The following is an excerpt from LEWIS KRAUSKOPF | February 2, 2016 | reuters.com |
Oil prices fell more than 3 percent on Tuesday amid worries about demand, renewing pressure on global equities and boosting buying of safe-haven U.S. government bonds.
U.S. crude prices slipped below $30 a barrel before recovering somewhat as hopes for a deal between OPEC and Russia on output cuts faded.
The prolonged crude slide was reflected in results from oil majors BP (BP.L), whose shares slumped after posting a $6.5 billion loss for 2015, and Exxon (XOM.N), which posted its smallest quarterly profit in more than a decade.

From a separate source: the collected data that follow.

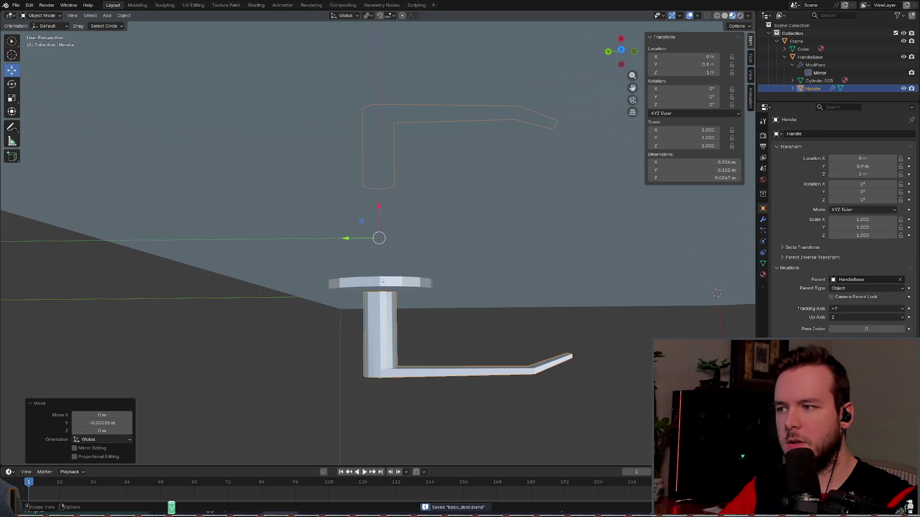
{"action": "left_click", "coordinate": [382, 281]}
{"action": "left_click", "coordinate": [374, 316]}
{"action": "left_click", "coordinate": [373, 307]}
{"action": "left_click", "coordinate": [371, 297]}
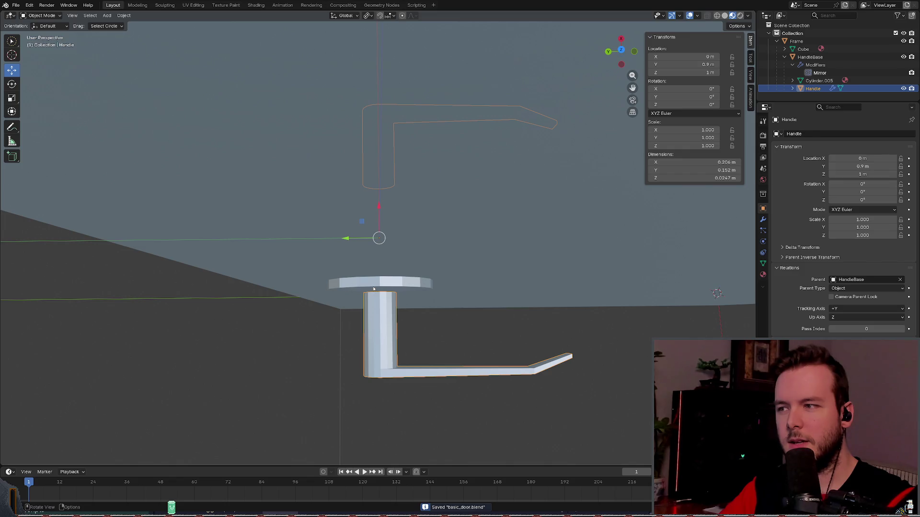
{"action": "left_click", "coordinate": [373, 287]}
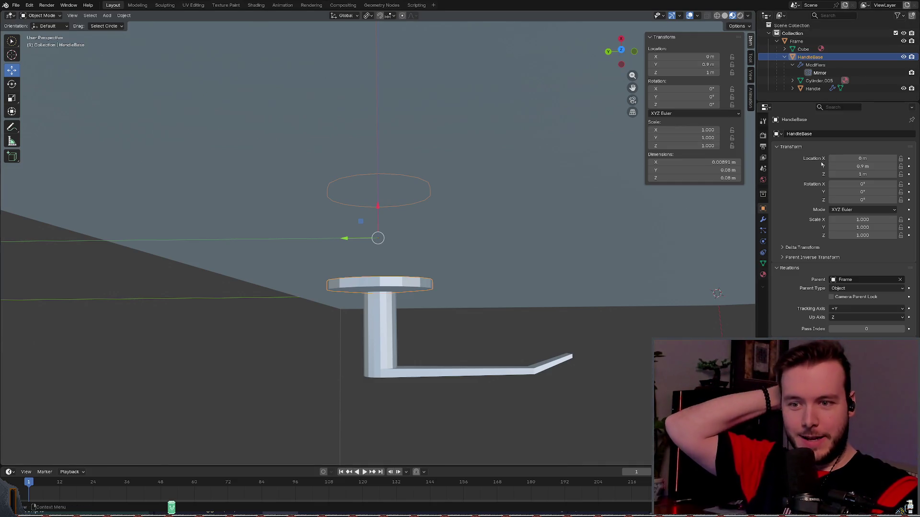
Step: Browse HandleBase's modifier, particle, physics and mesh data tabs, inspecting the position attribute
{"action": "left_click", "coordinate": [764, 220]}
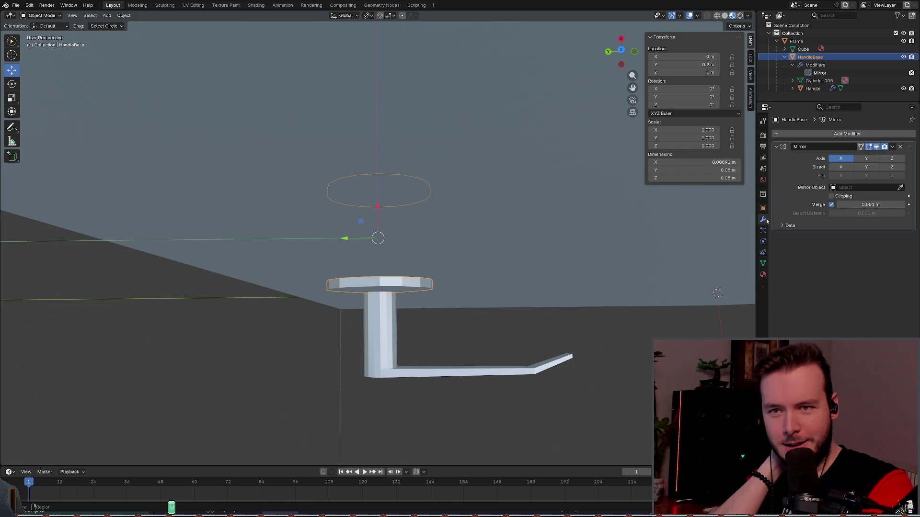
{"action": "left_click", "coordinate": [763, 231]}
{"action": "left_click", "coordinate": [763, 241]}
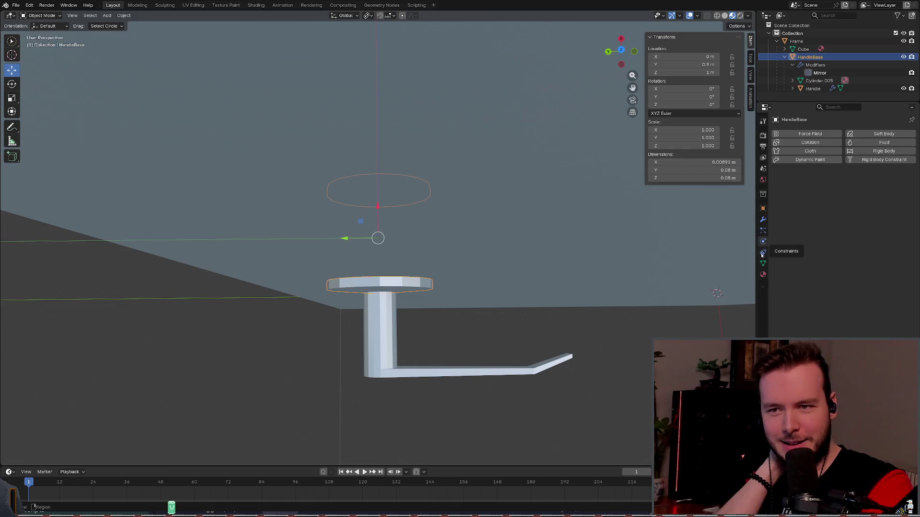
{"action": "left_click", "coordinate": [763, 264]}
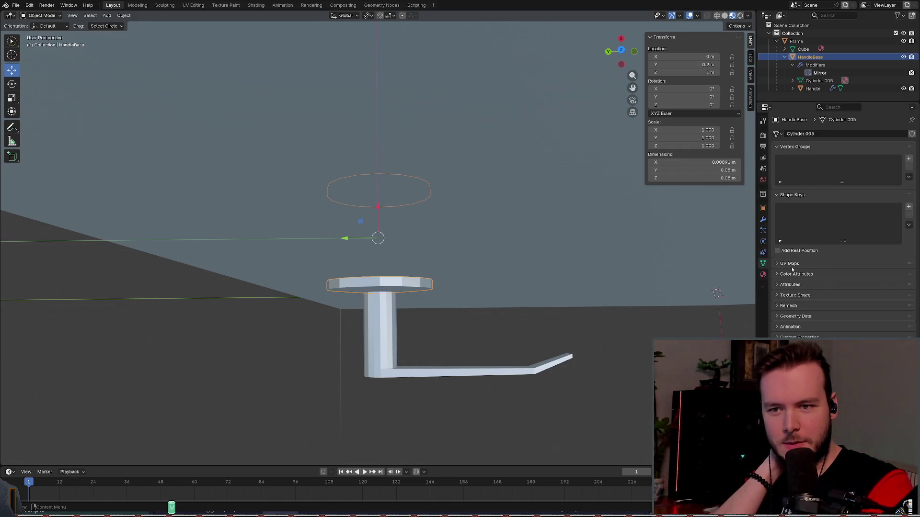
{"action": "left_click", "coordinate": [796, 286]}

The major U.S. stock indexes all were down more than 1 percent in morning trading, led down by energy shares, while the pan-European FTSEurofirst index .FTEU3 dropped more than 2 percent.
Oil's renewed drag on equities comes as some investors recently had expressed hope that other markets were beginning to diverge from the performance of the beaten-down commodity.

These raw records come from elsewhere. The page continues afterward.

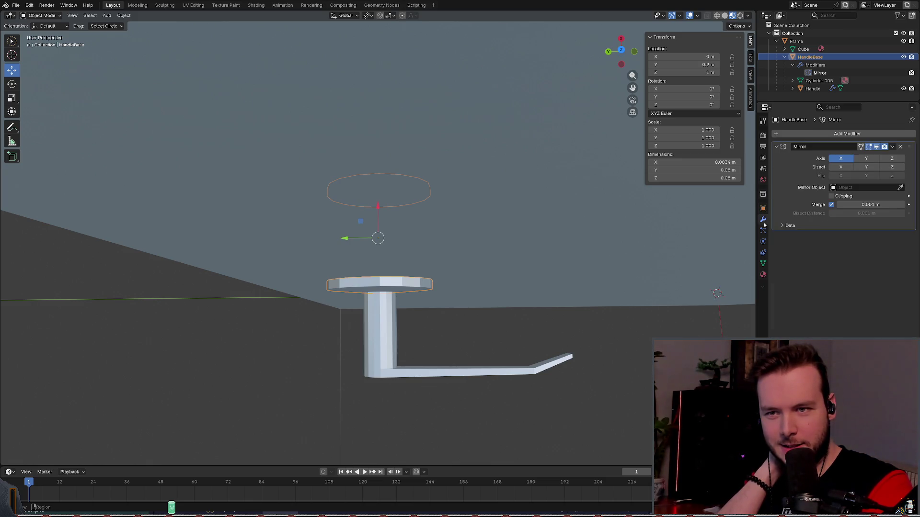
{"action": "left_click", "coordinate": [763, 230]}
{"action": "left_click", "coordinate": [763, 242]}
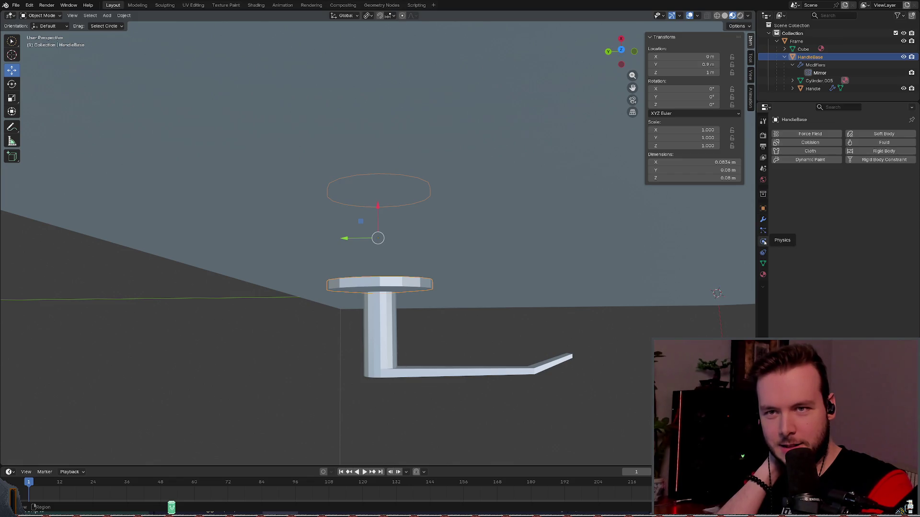
{"action": "left_click", "coordinate": [764, 219]}
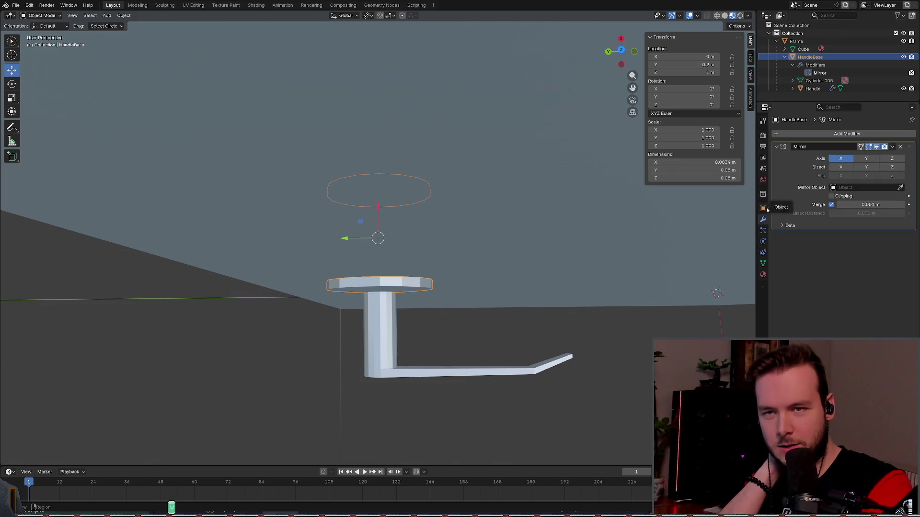
{"action": "left_click", "coordinate": [762, 209]}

"People want to see stability in that market and every time they think there’s maybe some stability, it seems to leg down," said Rick Meckler, president of LibertyView Capital Management in Jersey City, New Jersey. "For equity owners and some of the high-yield owners that are tied to energy, it is a little unnerving that it can’t really seem to find a stabilized floor."